Over and over, we heard, “I am so sorry.” The outpouring of love through all the friends, relatives, and neighbors was a source of strength and comfort. As the viewing time drew to a close, I internally questioned whether it was normal to touch the deceased. Before I could decide against it, I found myself walking to the casket. I reached out to Dad’s hands and felt his cold, lifeless body. That’s all it took to start another round of tears. My cousin, aware of my meltdown, came to my aid and gently led me away.

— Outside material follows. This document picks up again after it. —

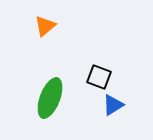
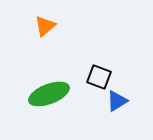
green ellipse: moved 1 px left, 4 px up; rotated 48 degrees clockwise
blue triangle: moved 4 px right, 4 px up
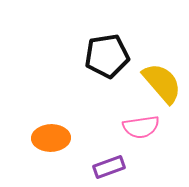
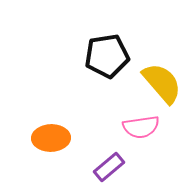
purple rectangle: rotated 20 degrees counterclockwise
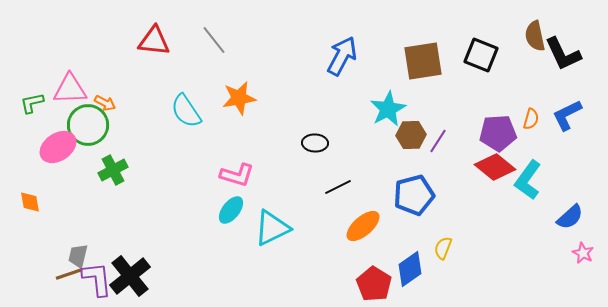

The next day, we were the last ones to arrive at the standing-room-only church service. I was now “that” family in black, walking behind the casket, ushered in by the priest. What I remember most were the songs, the atmosphere, and the readings being not a time of solemnness, like the ones I had experienced singing in the choir, but a time of rejoicing, celebrating my father’s life. A sound like angels singing, “And I Will Raise Him Up,” “I am the Resurrection and the Life,” and “Just a Closer Walk with Thee” sung by Dad’s brother, Uncle Jim. The visit to the cemetery was a blur, followed by a meal afterwards at our house. Over three hundred people came. Then one by one, family, friends, and relatives left … and the darkness, the emptiness in the house, closed in around us.

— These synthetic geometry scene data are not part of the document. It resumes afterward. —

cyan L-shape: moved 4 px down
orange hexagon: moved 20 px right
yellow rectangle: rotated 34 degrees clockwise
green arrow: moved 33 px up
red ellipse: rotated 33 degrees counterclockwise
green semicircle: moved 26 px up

My father, nicknamed the “nickel and dime guy” by his siblings, was a man blessed with a house full of children. I was the first girl born after five boys, followed by another brother and two sisters. My earliest memories are of walking the neighborhood with Dad. “Are you Bud’s daughter? I remember the day you were born! Your Dad was so happy: first girl.” Dad was my protector, as he shielded me from overzealous dogs in the neighborhood when they snapped and barked at us on our walks around the block. He provided a refuge for me when visiting the feeding-frenzied goats at Grant’s Farm in St. Louis. I remember vividly the feeling of being overwhelmed by the aggressive hungry goats as a number of them vied for the one bottle of milk I held in my hand. My dad quickly came to my rescue and picked me up out of the goat pen. I felt safe in his arms. He was a hard-working man, not one to complain, and a shining example of perseverance. Although affectionate words were hard to come by, my siblings and I never doubted his love. His living example taught all of us kids the importance of preparedness, discipline, resilience, and perseverance. Being a warrior at heart, he was steadfast in his convictions and moral standards. No need to feel sorry for yourself, as “there’s always someone else who has it worse.” Fall down? Get up, brush yourself off, and move on. Snowstorm coming? Prepare in advance: park the car on higher ground and walk a mile to get to it to avoid having trouble in the morning and getting stuck in the snow. Yes, as a letter carrier, he lived by the well-known Postal motto: “Neither snow, nor rain, nor heat, nor gloom of night stays these couriers from the swift completion of their appointed rounds”; the mail (and life itself) must go through.
The death of my father caused me to search after God in a way I never had. A few years earlier, I made the profession of faith with Jesus as my personal Lord and Savior. It was the realization that my salvation was not secured by my infant baptism, along with all the good works I could hope to complete, that brought me to that life-changing decision and commitment. Now, the harsh slap of reality left me reeling after he died and forced me to contemplate my eternal destination. No longer could I take life for granted; pondering life after death was no longer a luxury I could afford to defer.